OnDemand User Group

Support Forums => MP Server => Topic started by: Peter Mate on February 04, 2021, 09:47:38 AM

Title: Slow arsdoc get for PDF reports
Post by: Peter Mate on February 04, 2021, 09:47:38 AM
Hi,

We are using Windows 2016 and CMOD 10.1 with DB2 and local cache only storage and I've experienced a huge slowness with the arsdoc get.
When I use arsdoc get to extract large PDF reports (which contains many PDF documents) the extraction time is really long (I'm using the -c -a -g -N parameters and -X with the loadID provided).
For example, a PDF report which contains ~4200 documents took almost 9 minutes to extract (this is the best case).
We would like to upgrade to CMOD 10.5 and setup Azure BLOB storage so AFAIK there is no other way to just export everything and reimport everything, so we have to use this method in the migration process.
But with this speed, it takes years to complete this (there are millions of reports).

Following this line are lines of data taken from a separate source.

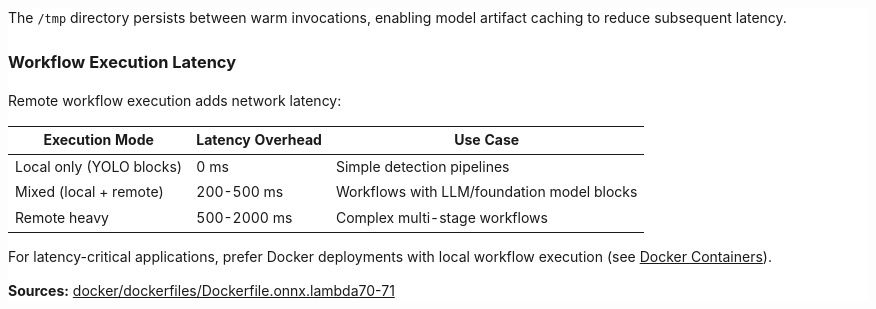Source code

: The `/tmp` directory persists between warm invocations, enabling model artifact caching to reduce subsequent latency.

### Workflow Execution Latency

Remote workflow execution adds network latency:

|Execution Mode|Latency Overhead|Use Case|
|---|---|---|
|Local only (YOLO blocks)|0 ms|Simple detection pipelines|
|Mixed (local + remote)|200-500 ms|Workflows with LLM/foundation model blocks|
|Remote heavy|500-2000 ms|Complex multi-stage workflows|

For latency-critical applications, prefer Docker deployments with local workflow execution (see [Docker Containers](https://deepwiki.com/roboflow/inference/6.1-docker-containers)).

**Sources:** [docker/dockerfiles/Dockerfile.onnx.lambda70-71](https://github.com/roboflow/inference/blob/55f57676/docker/dockerfiles/Dockerfile.onnx.lambda#L70-L71)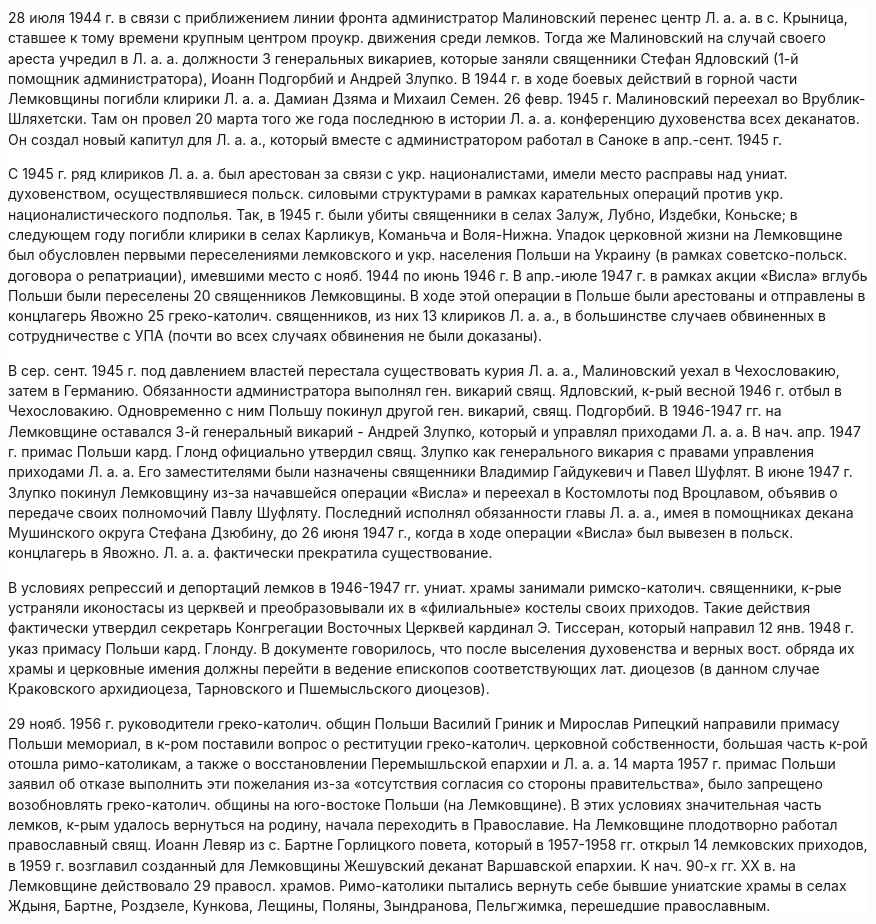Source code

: 28 июля 1944 г. в связи с приближением линии фронта администратор Малиновский перенес центр Л. а. а. в с. Крыница, ставшее к тому времени крупным центром проукр. движения среди лемков. Тогда же Малиновский на случай своего ареста учредил в Л. а. а. должности 3 генеральных викариев, которые заняли священники Стефан Ядловский (1-й помощник администратора), Иоанн Подгорбий и Андрей Злупко. В 1944 г. в ходе боевых действий в горной части Лемковщины погибли клирики Л. а. а. Дамиан Дзяма и Михаил Семен. 26 февр. 1945 г. Малиновский переехал во Врублик-Шляхетски. Там он провел 20 марта того же года последнюю в истории Л. а. а. конференцию духовенства всех деканатов. Он создал новый капитул для Л. а. а., который вместе с администратором работал в Саноке в апр.-сент. 1945 г.

С 1945 г. ряд клириков Л. а. а. был арестован за связи с укр. националистами, имели место расправы над униат. духовенством, осуществлявшиеся польск. силовыми структурами в рамках карательных операций против укр. националистического подполья. Так, в 1945 г. были убиты священники в селах Залуж, Лубно, Издебки, Коньске; в следующем году погибли клирики в селах Карликув, Команьча и Воля-Нижна. Упадок церковной жизни на Лемковщине был обусловлен первыми переселениями лемковского и укр. населения Польши на Украину (в рамках советско-польск. договора о репатриации), имевшими место с нояб. 1944 по июнь 1946 г. В апр.-июле 1947 г. в рамках акции «Висла» вглубь Польши были переселены 20 священников Лемковщины. В ходе этой операции в Польше были арестованы и отправлены в концлагерь Явожно 25 греко-католич. священников, из них 13 клириков Л. а. а., в большинстве случаев обвиненных в сотрудничестве с УПА (почти во всех случаях обвинения не были доказаны).

В сер. сент. 1945 г. под давлением властей перестала существовать курия Л. а. а., Малиновский уехал в Чехословакию, затем в Германию. Обязанности администратора выполнял ген. викарий свящ. Ядловский, к-рый весной 1946 г. отбыл в Чехословакию. Одновременно с ним Польшу покинул другой ген. викарий, свящ. Подгорбий. В 1946-1947 гг. на Лемковщине оставался 3-й генеральный викарий - Андрей Злупко, который и управлял приходами Л. а. а. В нач. апр. 1947 г. примас Польши кард. Глонд официально утвердил свящ. Злупко как генерального викария с правами управления приходами Л. а. а. Его заместителями были назначены священники Владимир Гайдукевич и Павел Шуфлят. В июне 1947 г. Злупко покинул Лемковщину из-за начавшейся операции «Висла» и переехал в Костомлоты под Вроцлавом, объявив о передаче своих полномочий Павлу Шуфляту. Последний исполнял обязанности главы Л. а. а., имея в помощниках декана Мушинского округа Стефана Дзюбину, до 26 июня 1947 г., когда в ходе операции «Висла» был вывезен в польск. концлагерь в Явожно. Л. а. а. фактически прекратила существование.

В условиях репрессий и депортаций лемков в 1946-1947 гг. униат. храмы занимали римско-католич. священники, к-рые устраняли иконостасы из церквей и преобразовывали их в «филиальные» костелы своих приходов. Такие действия фактически утвердил секретарь Конгрегации Восточных Церквей кардинал Э. Тиссеран, который направил 12 янв. 1948 г. указ примасу Польши кард. Глонду. В документе говорилось, что после выселения духовенства и верных вост. обряда их храмы и церковные имения должны перейти в ведение епископов соответствующих лат. диоцезов (в данном случае Краковского архидиоцеза, Тарновского и Пшемысльского диоцезов).

29 нояб. 1956 г. руководители греко-католич. общин Польши Василий Гриник и Мирослав Рипецкий направили примасу Польши мемориал, в к-ром поставили вопрос о реституции греко-католич. церковной собственности, большая часть к-рой отошла римо-католикам, а также о восстановлении Перемышльской епархии и Л. а. а. 14 марта 1957 г. примас Польши заявил об отказе выполнить эти пожелания из-за «отсутствия согласия со стороны правительства», было запрещено возобновлять греко-католич. общины на юго-востоке Польши (на Лемковщине). В этих условиях значительная часть лемков, к-рым удалось вернуться на родину, начала переходить в Православие. На Лемковщине плодотворно работал православный свящ. Иоанн Левяр из с. Бартне Горлицкого повета, который в 1957-1958 гг. открыл 14 лемковских приходов, в 1959 г. возглавил созданный для Лемковщины Жешувский деканат Варшавской епархии. К нач. 90-х гг. XX в. на Лемковщине действовало 29 правосл. храмов. Римо-католики пытались вернуть себе бывшие униатские храмы в селах Ждыня, Бартне, Роздзеле, Кункова, Лещины, Поляны, Зындранова, Пельгжимка, перешедшие православным.
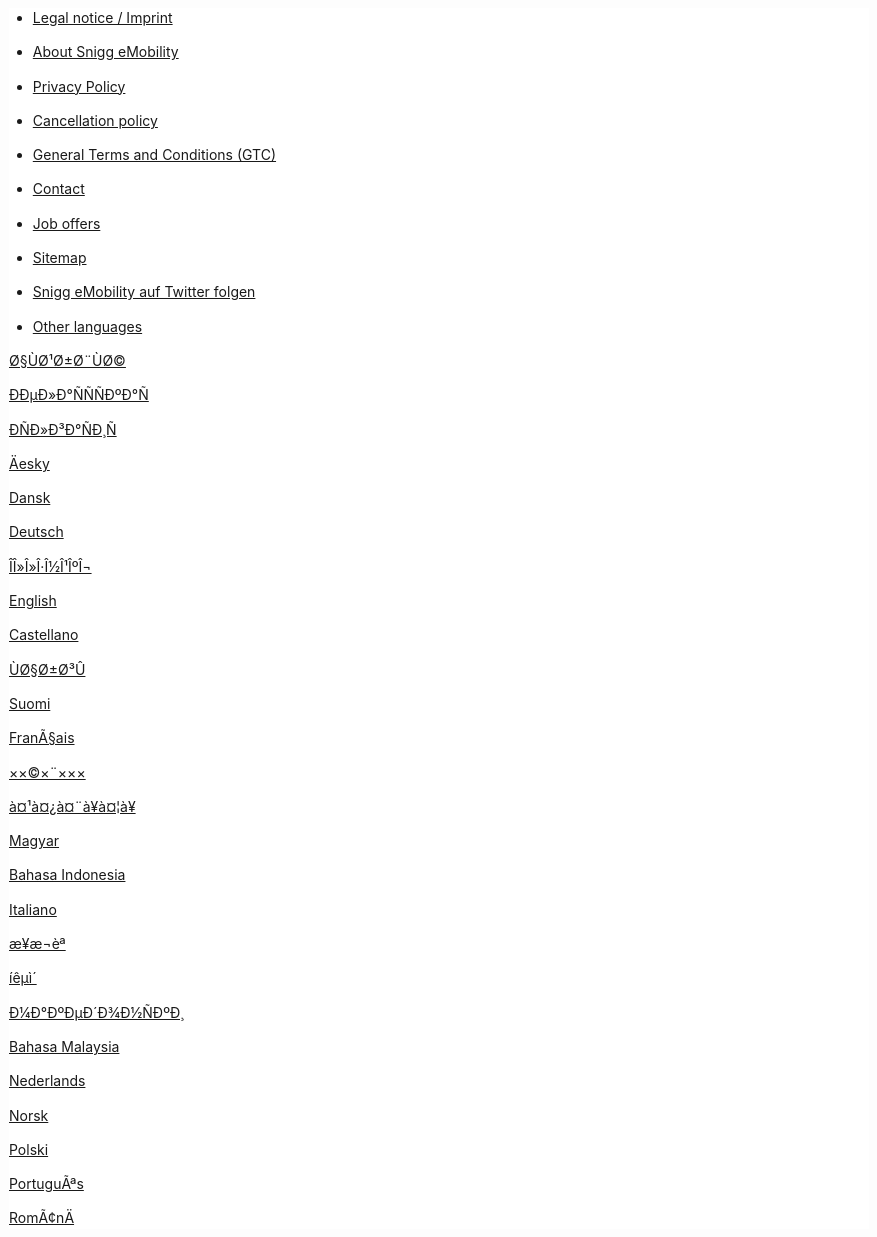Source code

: * [Legal notice / Imprint](/en/contact/contact.htm)
* [About Snigg eMobility](/en/contact/mission-statement.htm)
* [Privacy Policy](/en/contact/contact.htm#privacy)
* [Cancellation policy](https://shop.cfos-emobility.de/policies/refund-policy)
* [General Terms and Conditions (GTC)](https://shop.cfos-emobility.de/policies/terms-of-service)

* [Contact](#)
* [Job offers](/en/contact/jobs.htm)
* [Sitemap](/en/sitemap.htm)
* [Snigg eMobility auf Twitter folgen](https://twitter.com/SniggEmobility)
* [Other languages](#)

[Ø§ÙØ¹Ø±Ø¨ÙØ©](/ar/cfos-charging-manager/documentation/rfid-functions.htm)

[ÐÐµÐ»Ð°ÑÑÑÐºÐ°Ñ](/be/cfos-charging-manager/documentation/rfid-functions.htm)

[ÐÑÐ»Ð³Ð°ÑÐ¸Ñ](/bg/cfos-charging-manager/documentation/rfid-functions.htm)

[Äesky](/cs/cfos-charging-manager/documentation/rfid-functions.htm)

[Dansk](/da/cfos-charging-manager/documentation/rfid-functions.htm)

[Deutsch](/de/cfos-charging-manager/documentation/rfid-functions.htm)

[ÎÎ»Î»Î·Î½Î¹ÎºÎ¬](/el/cfos-charging-manager/documentation/rfid-functions.htm)

[English](/en/cfos-charging-manager/documentation/rfid-functions.htm)

[Castellano](/es/cfos-charging-manager/documentation/rfid-functions.htm)

[ÙØ§Ø±Ø³Û](/fa/cfos-charging-manager/documentation/rfid-functions.htm)

[Suomi](/fi/cfos-charging-manager/documentation/rfid-functions.htm)

[FranÃ§ais](/fr/cfos-charging-manager/documentation/rfid-functions.htm)

[××©×¨×××](/he/cfos-charging-manager/documentation/rfid-functions.htm)

[à¤¹à¤¿à¤¨à¥à¤¦à¥](/hi/cfos-charging-manager/documentation/rfid-functions.htm)

[Magyar](/hu/cfos-charging-manager/documentation/rfid-functions.htm)

[Bahasa Indonesia](/id/cfos-charging-manager/documentation/rfid-functions.htm)

[Italiano](/it/cfos-charging-manager/documentation/rfid-functions.htm)

[æ¥æ¬èª](/ja/cfos-charging-manager/documentation/rfid-functions.htm)

[íêµ­ì´](/ko/cfos-charging-manager/documentation/rfid-functions.htm)

[Ð¼Ð°ÐºÐµÐ´Ð¾Ð½ÑÐºÐ¸](/mk/cfos-charging-manager/documentation/rfid-functions.htm)

[Bahasa Malaysia](/ms-my/cfos-charging-manager/documentation/rfid-functions.htm)

[Nederlands](/nl/cfos-charging-manager/documentation/rfid-functions.htm)

[Norsk](/no/cfos-charging-manager/documentation/rfid-functions.htm)

[Polski](/pl/cfos-charging-manager/documentation/rfid-functions.htm)

[PortuguÃªs](/pt/cfos-charging-manager/documentation/rfid-functions.htm)

[RomÃ¢nÄ](/ro/cfos-charging-manager/documentation/rfid-functions.htm)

Does any of you know any other way to achieve the same result faster?

Some experience with the above:
During "arsdoc get" there is high CPU usage on CMOD server and the SYSTEM process consumes 36-40% of the CPU (I don't exactly know what it is doing, but only hit the CPU when I start the "arsdoc get").
Also, using process explorer I can see that it calls the arspdump.exe for each and every document (also don't know the reason, because there is no need to have the indexes for the PDF documents for exporting them)
And (as an extra) I loaded the exported PDF with the generic indexer and after that, I extracted it again with arsdoc get (the same way I described above), and it was blazing fast. 7 seconds instead of 9 minutes. So I only experience this behavior with the PDFs loaded using PDF indexer (and this is the case for all existing PDF in the system).

Any suggestions are welcome...

Thanks in advance
Title: Re: Slow arsdoc get for PDF reports
Post by: Justin Derrick on February 05, 2021, 04:51:41 PM
You'll want to apply the latest Content Manager OnDemand fixpack (https://cmod.wiki/index.php?title=Main_Page#IBM_CMOD_Fixpacks_.26_Security_Bulletins).  There was a fix for PDF retrievals in there.

Also, there are better ways to migrate CMOD data to cloud (https://cmod.cloud/migration/).

-JD.
Title: Re: Slow arsdoc get for PDF reports
Post by: Peter Mate on February 07, 2021, 05:40:15 AM
Thank you Justin, I'm going to try to extract using the latest CMOD 10.5.0.1 as the client.
Could you please give some hints/directions about the better way? (the current storage set is cache only with cache only node)